JEFF JESSEE: Well, I think there are a lot of areas where we have not been able to achieve as much as we would like. One area is, again, we're still obviously working it, but disability justice. 42 percent of all inmates in the Department of Corrections are Trust beneficiaries. That's huge. And although the therapeutic courts have been effective, we have a program called Bridge Home that helps take beneficiaries coming out of corrections and transitioning them into the community, and it's been very effective. We have not been able to go to scale with these projects. And so the ones we have, have been proven to be effective, but we haven't been able to go to scale, and primarily that's because the order of magnitude of what it would take to go to scale is way beyond our means. And until we can convince the legislature that that type of investment is warranted, we won't get there. Now, this next year may present an opportunity because the legislature is going to run up hard and fast on what it costs to build and operate a large prison. They will be bringing a new prison on line, and they are going to be looking at many, many, many millions of dollars to house people in corrections. We believe we can, with our beneficiaries, we can do a better and cheaper in the community. But the legislature has to cross the Rubicon in terms of their thinking; and it's one thing to convince them on the scale of Bring the Kids Home where there's $40 million or Harborview where there's 5 or 6 million, it's another thing to start getting them moving on something that's hundreds of millions. And so I think that's one area that -- that we haven't been able to go as far as we would like. Section 13:
KAREN BREWSTER: The therapeutic courts you just mentioned I wanted to ask you about, how is it that some members of the population end up in therapeutic courts and some still end up in the mainstream criminal justice system?
JEFF JESSEE: Generally, when they are arrested and they end up in jail, the Department of Corrections knows them, because they've seen them before, and they do a screening and they start trying to identify those beneficiaries that they think, if they were to go through the Mental Health Court, that they would benefit from this approach. And then they provide that information to the rest of the team because the, you know, Public Defender and the District Attorney, you know, there has to be agreement that this is somebody that should be offered this alternative to normal prosecution and incarceration. And not -- you know, none of these programs are perfect. Not everyone is successful, but many, many are. KAREN BREWSTER: And the therapeutic court is only for misdemeanors; felony cases don't usually get recommended there?

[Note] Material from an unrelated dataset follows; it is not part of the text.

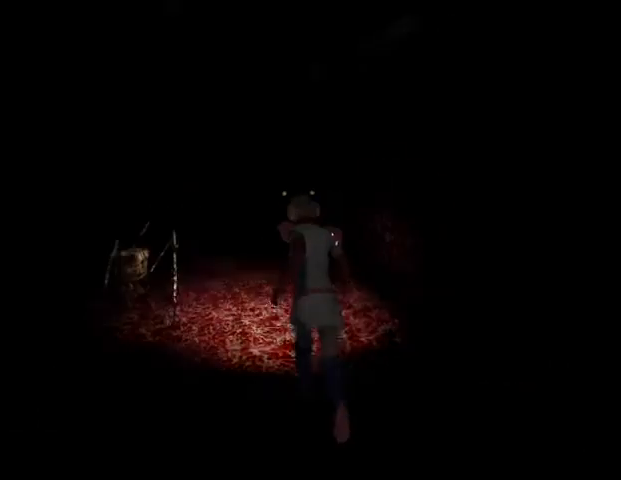
Gameplay with keyboard and mouse; each line is a JSON object with the keys and mouse buttons held at the frame after it. "events" lists presses ("down") and releases ("up") of "a", "alt", "b", "c", "caps_lock", "ctrl_l", "ctrl_r", "d", "delete", "down", "e", "end", "escape", "f", "g", "h", "left", "num0", "page_down", "q", "r", "right", "s", "shift", "space", "t", "tab", "up", "v", "w", "x", "y", "z", "mouse_left", "mouse_wheel" and "mouse_right" between this image and that frame as [ms after this image, input, new state], when the widget could be followed in between. "mouse_left", "mouse_wheel", "mouse_right" = the "left", "wheel", "right" buttons of the "mouse" list. No other keys are recorded. "wheel" means that the mouse wheel is clicked or scrolled. Mouse movement is not recorded.
{"keys": ["w"], "mouse": [], "events": []}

JEFF JESSEE: For our beneficiaries, I believe there is a felony DUI court, which is not one of ours, so to speak, but yes, all of our therapeutic courts are -- are misdemeanors. If you're talking serious harmful behavior, then that's going to be handled differently. Section 14:
BILL SCHNEIDER: All right. Well, Jeff, thank you so much for taking the early flight up and --
JEFF JESSEE: My pleasure.
BILL SCHNEIDER: -- spending the time with us. I think you've given us a really thorough, interesting picture in terms of not only the mental health delivery system, but also how you've effectively worked with the legislature that might serve as a model for other groups, too. JEFF JESSEE: Well, that's one of the things, I'm on the board of Philanthropy Northwest, which is a philanthropy affinity group for the Pacific Northwest. And one of the -- one of the things that I've been working with other foundations on is encouraging more engagement with government. Traditionally, foundations have tended to want to give time-limited grants to get something going, and then the funding goes away, even if it proves very effective, but the heavy lifter and the sustainable funding has to come from government. And if you don't engage up front, there's very little likelihood that you're going to get much support when your money goes away. And -- and a lot of foundations are very gun-shy about directly engaging government, and one of the things I'm trying to promote is that, no, you should do more of that, more engagement, and more partnering because in the end, you know, legislators want good public policy, they want cost effective and efficient services, and by linking the venture capital of foundations and charitable organizations, it's a powerful partnership. KAREN BREWSTER: Has the model of the Mental Health Trust Authority been used in other places? It was sort of a first-time thing when it was established here, wasn't it?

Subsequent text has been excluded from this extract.